Pop Quiz: Suburbs

Tuesday, May 10, 2016

Pop Quiz: Suburbs

Pop quiz: Where do most children in the United States live?

    A. Cities
    B. Suburbs



If you picked B, you’d be right. Roughly 40 percent of children attending U.S. K-12 schools live in the suburbs, whereas only 30 percent live in cities. Yet, most attention in philanthropy, federal funding, and media focuses on cities, likely because of population density and because that’s where politics plays out. It’s just not where most of the students are.

Next question: Where are poverty levels worse?

    A. Cities
    B. Suburbs


The answer is also B. Poverty in the suburbs outgrew poverty in cities in the 2000s. Today, “One in three poor Americans—about 16.4 million people—lives in the suburbs.” Yet, most solutions involved with educating impoverished youth focus on cities.

Next question: Where is the biggest growth of English language learner (ELL) student populations?

    A. Cities
    B. Suburbs


B. You might be spotting a trend here. “Nearly 5.5 million ELL students are enrolled in U.S. public schools, double the number from the mid-1990s. The fastest-growing student population in the country, ELLs are expected to double again by 2025. While most are enrolled in urban district schools, by far the biggest growth is taking place in rural and suburban districts…”

Last question: Where are there more schools and districts?

    A. Cities
    B. Suburbs


B. Yes, it’s suburbs all the way down. While cities account for only 5 percent of the districts and 26 percent of the schools, suburbs come in with 20 percent of all U.S. districts and 27 percent of schools. And once again, we see district transformation and improved school design efforts develop more in cities, not nearly as much in suburbs.
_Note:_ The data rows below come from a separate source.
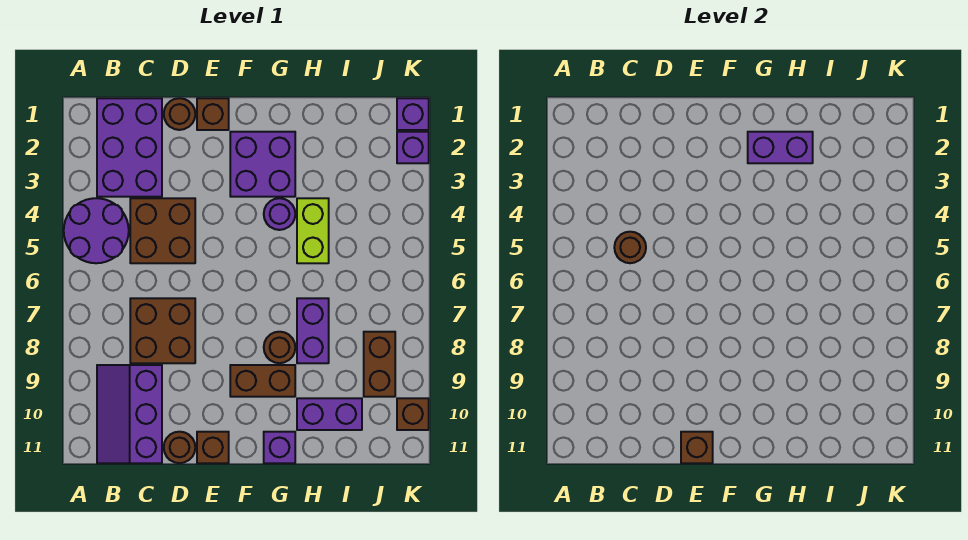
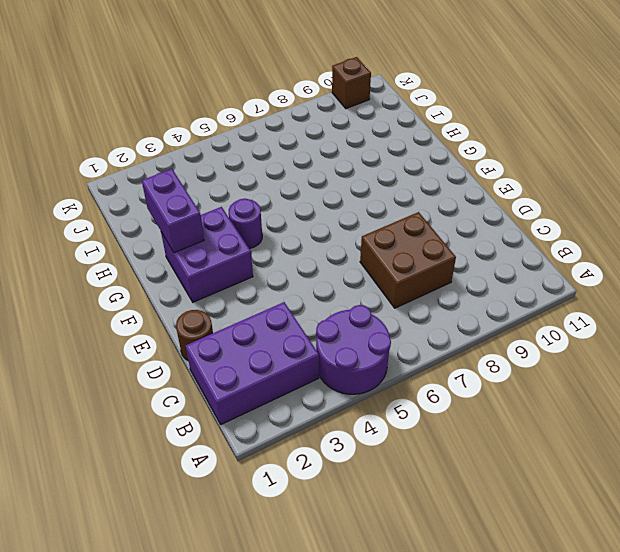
none -> purple slope B9:C11 level 1 top C
none -> brown brick C4:D5 level 1
none -> brown round brick D11 level 1

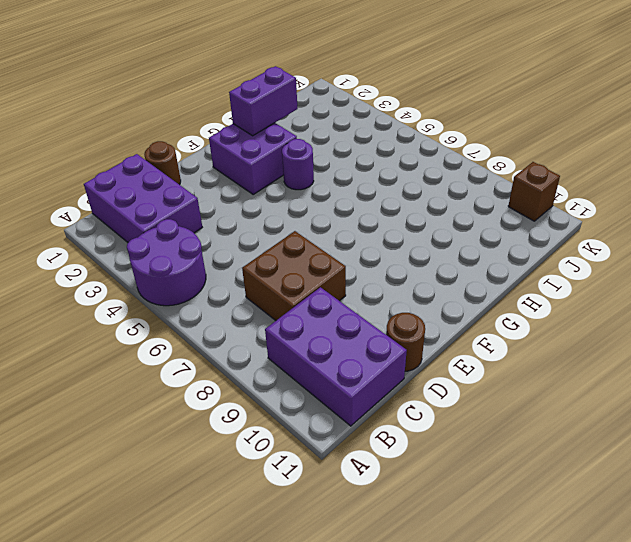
purple brick B9:C11 level 1 -> purple slope B9:C11 level 1 top C
none -> brown brick C4:D5 level 1
none -> brown brick E1 level 1
none -> brown brick E11 level 1

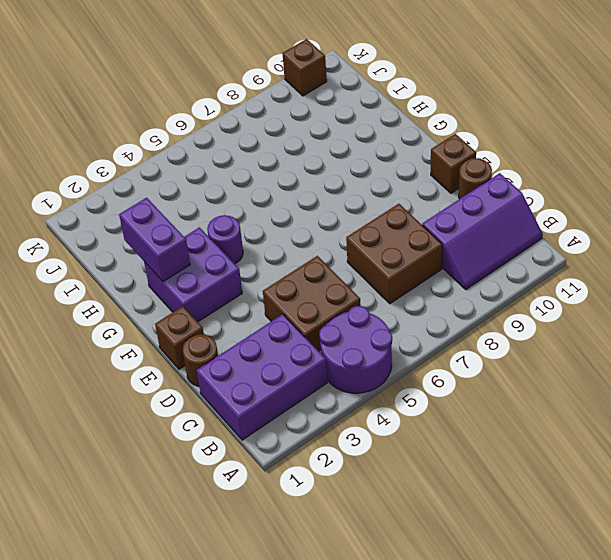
none -> brown brick F9:G9 level 1
none -> brown round brick G8 level 1
none -> purple brick G11 level 1

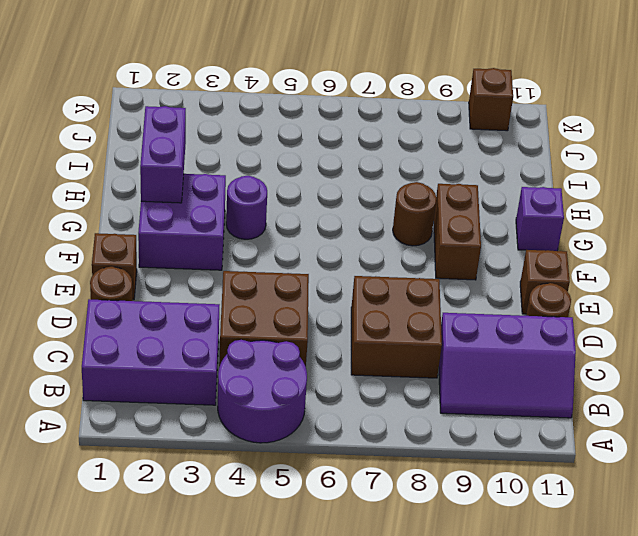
none -> lime brick H4:H5 level 1
none -> purple brick H7:H8 level 1
none -> purple brick H10:I10 level 1

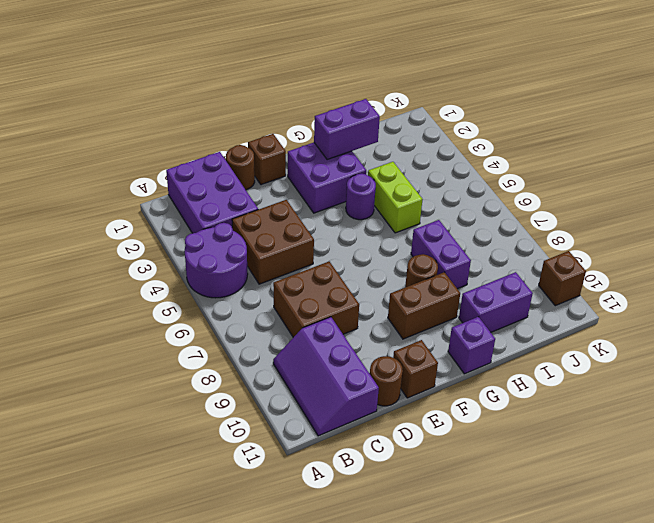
none -> brown brick J8:J9 level 1
none -> purple brick K1 level 1
none -> purple brick K2 level 1

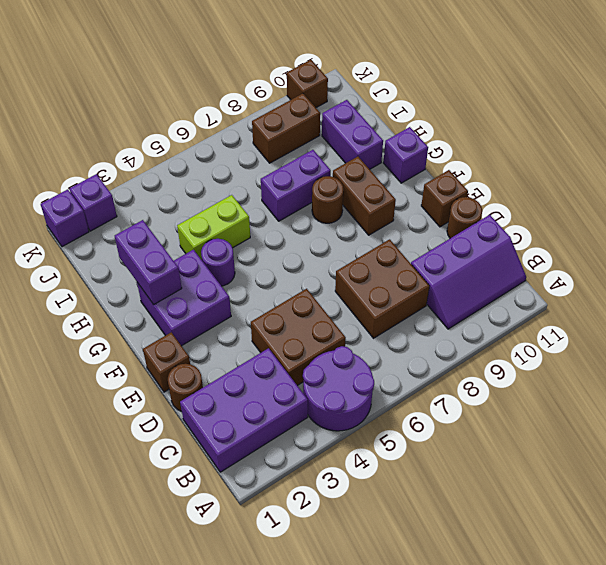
none -> brown round brick C5 level 2
none -> brown brick E11 level 2

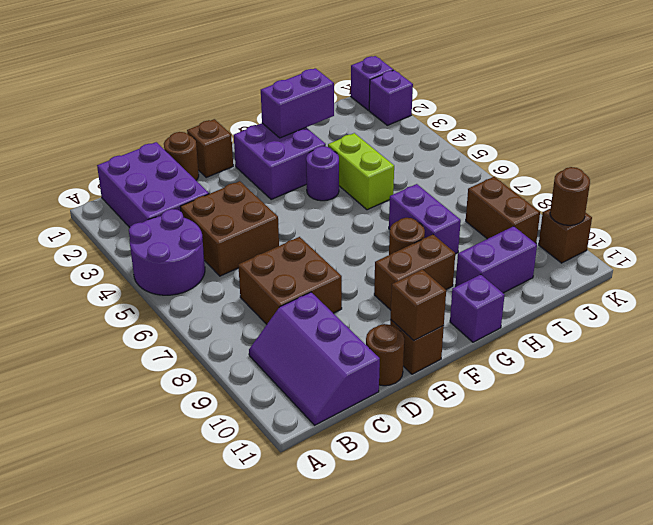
brown round brick K10 level 2 -> brown round brick C5 level 2

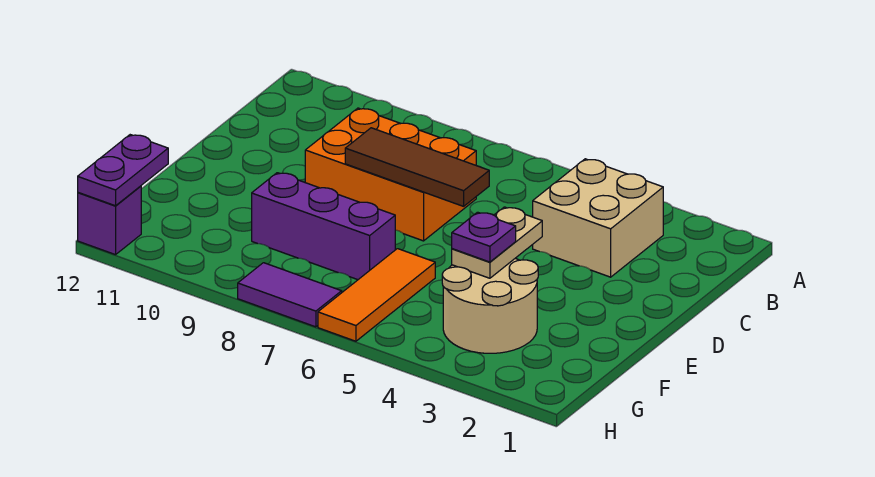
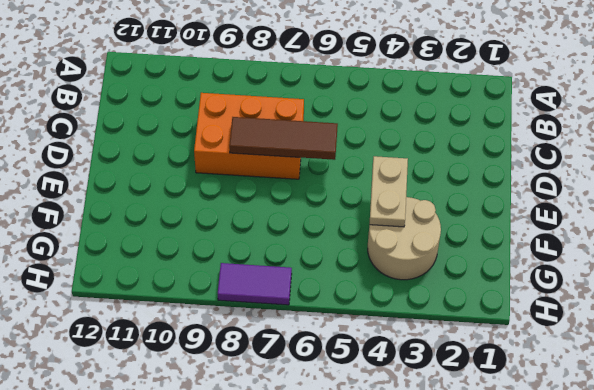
none -> tan brick B3:C4 level 1
none -> orange tile F6:H6 level 1

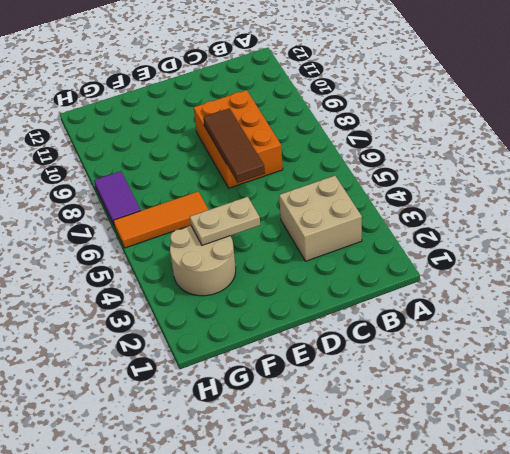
none -> purple brick F7:F9 level 1
none -> purple brick H12 level 1

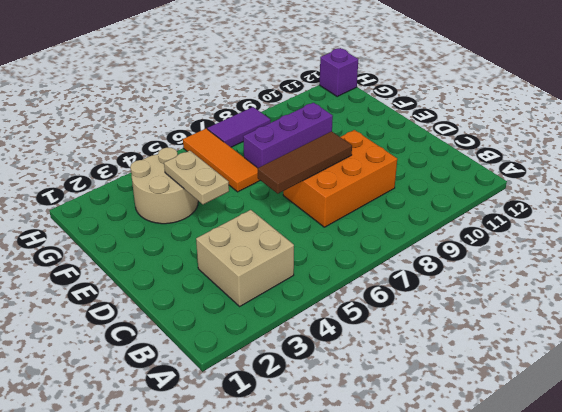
none -> purple plate G12:H12 level 2
none -> purple plate F4 level 3

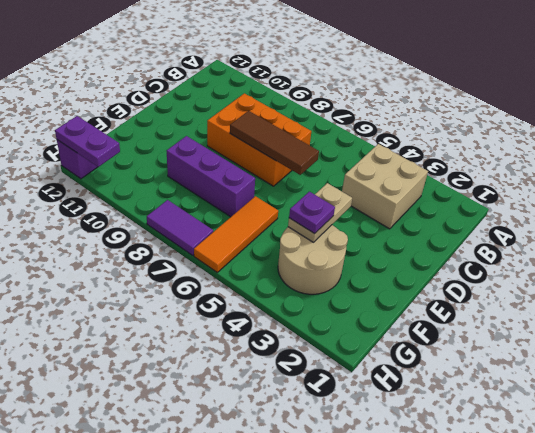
purple plate H11:H12 level 2 -> purple plate G12:H12 level 2

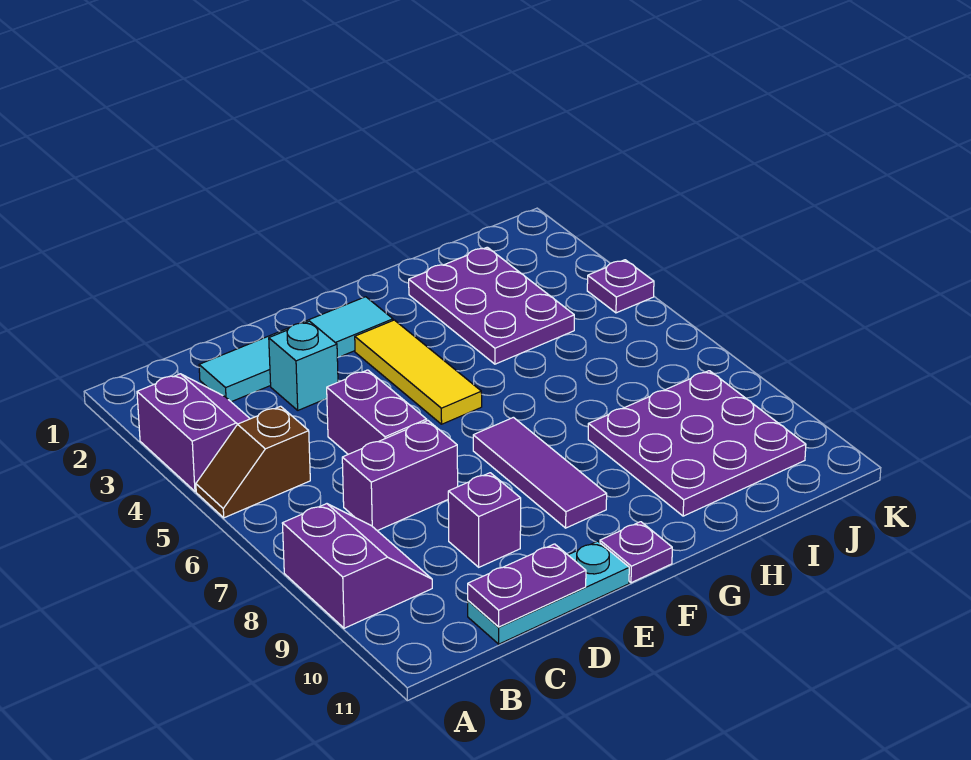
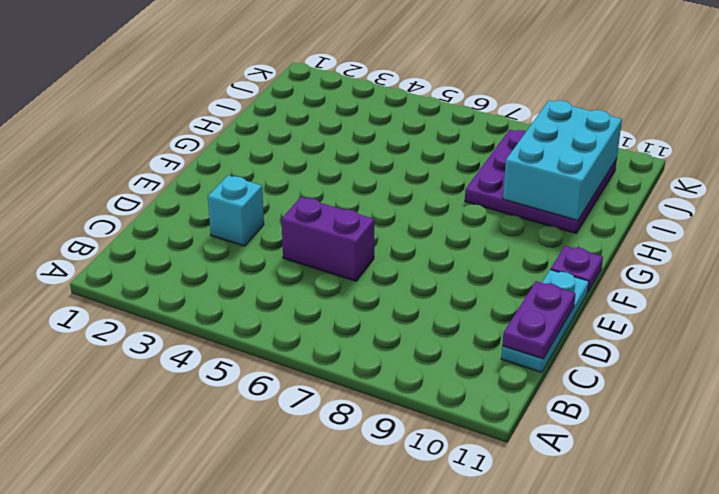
cyan brick H9:J10 level 2 -> none
none -> purple slope A3:B4 level 1 top A
none -> brown slope A5:B5 level 1 top B
none -> purple slope A8:B9 level 1 top A

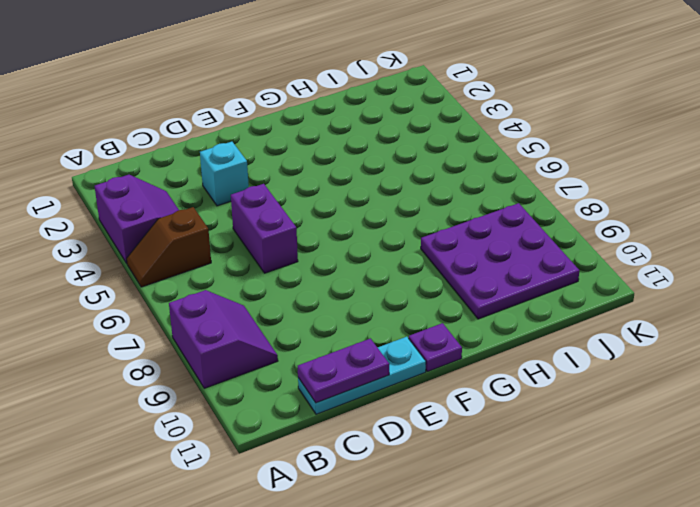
none -> cyan tile C2:F2 level 1
none -> purple brick C7:D7 level 1
none -> purple brick D9 level 1

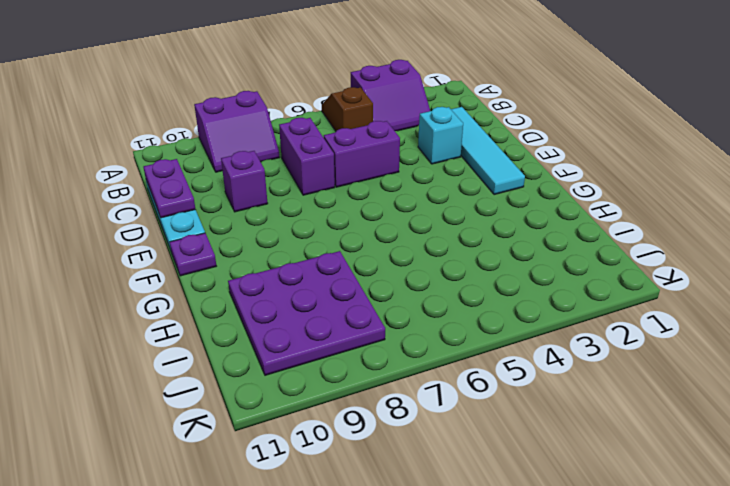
none -> yellow tile F3:F5 level 1
none -> purple tile F7:F9 level 1
none -> purple plate H2:I4 level 1

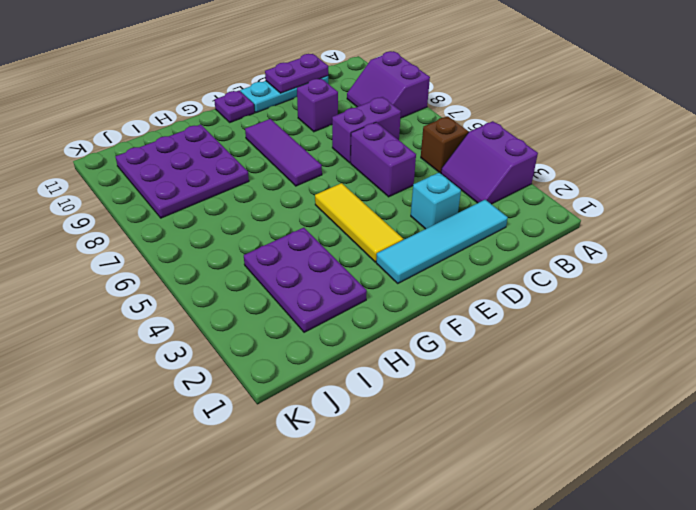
none -> purple plate K4 level 1

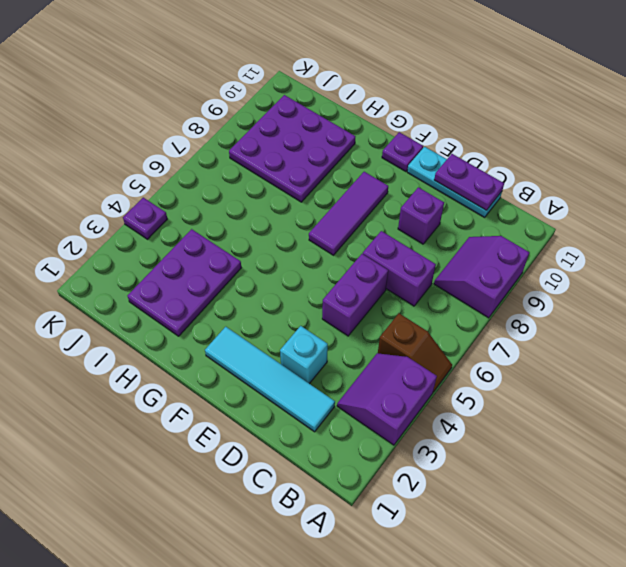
none -> yellow tile F3:F5 level 1

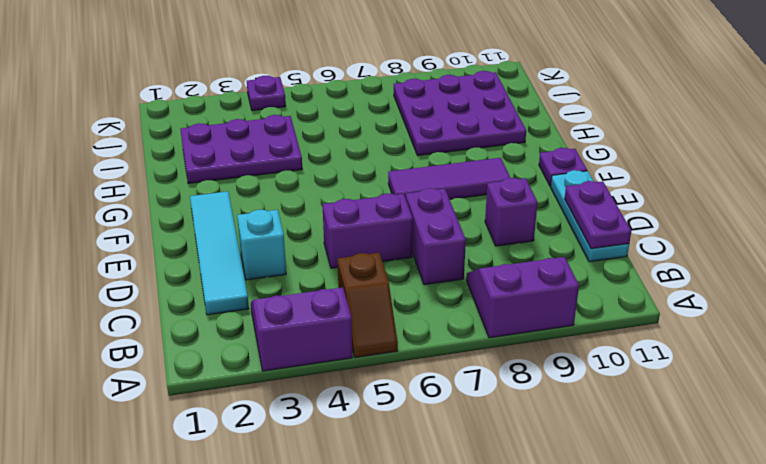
none -> yellow tile F3:F5 level 1

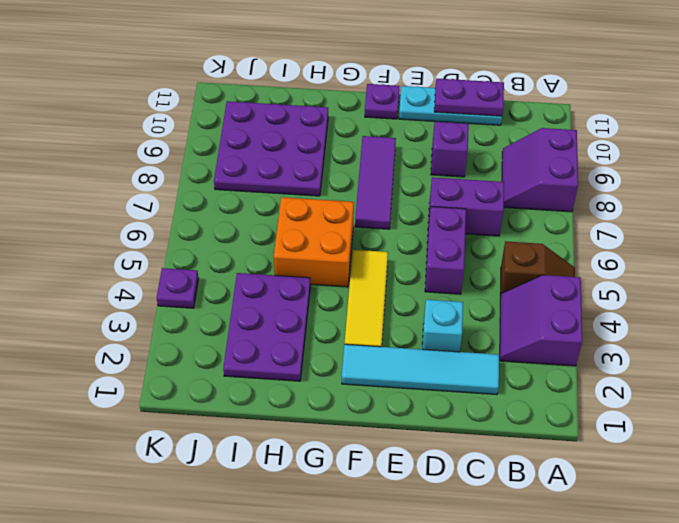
orange brick G5:H6 level 1 -> none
Bottom line: If we want to improve K-12 education for most U.S. students, most districts, and most schools; if we want to address the places where we find the most poverty and the most incoming ELL students—then we need to think also in terms of suburbs, not just cities. The solutions that have been tried on the latter might not work on the former. In our new paper, Suburban Schools: The Unrecognized Frontier in Public Education, Sean Gill, Paul Hill, and I explore the changing nature of suburbs, how those changes affect education, and what the suburbs can do in response. Come what may, suburbs will need to adapt. While sidewalks and yards might be there to stay, the shape of the suburban school district is overdue for transformation.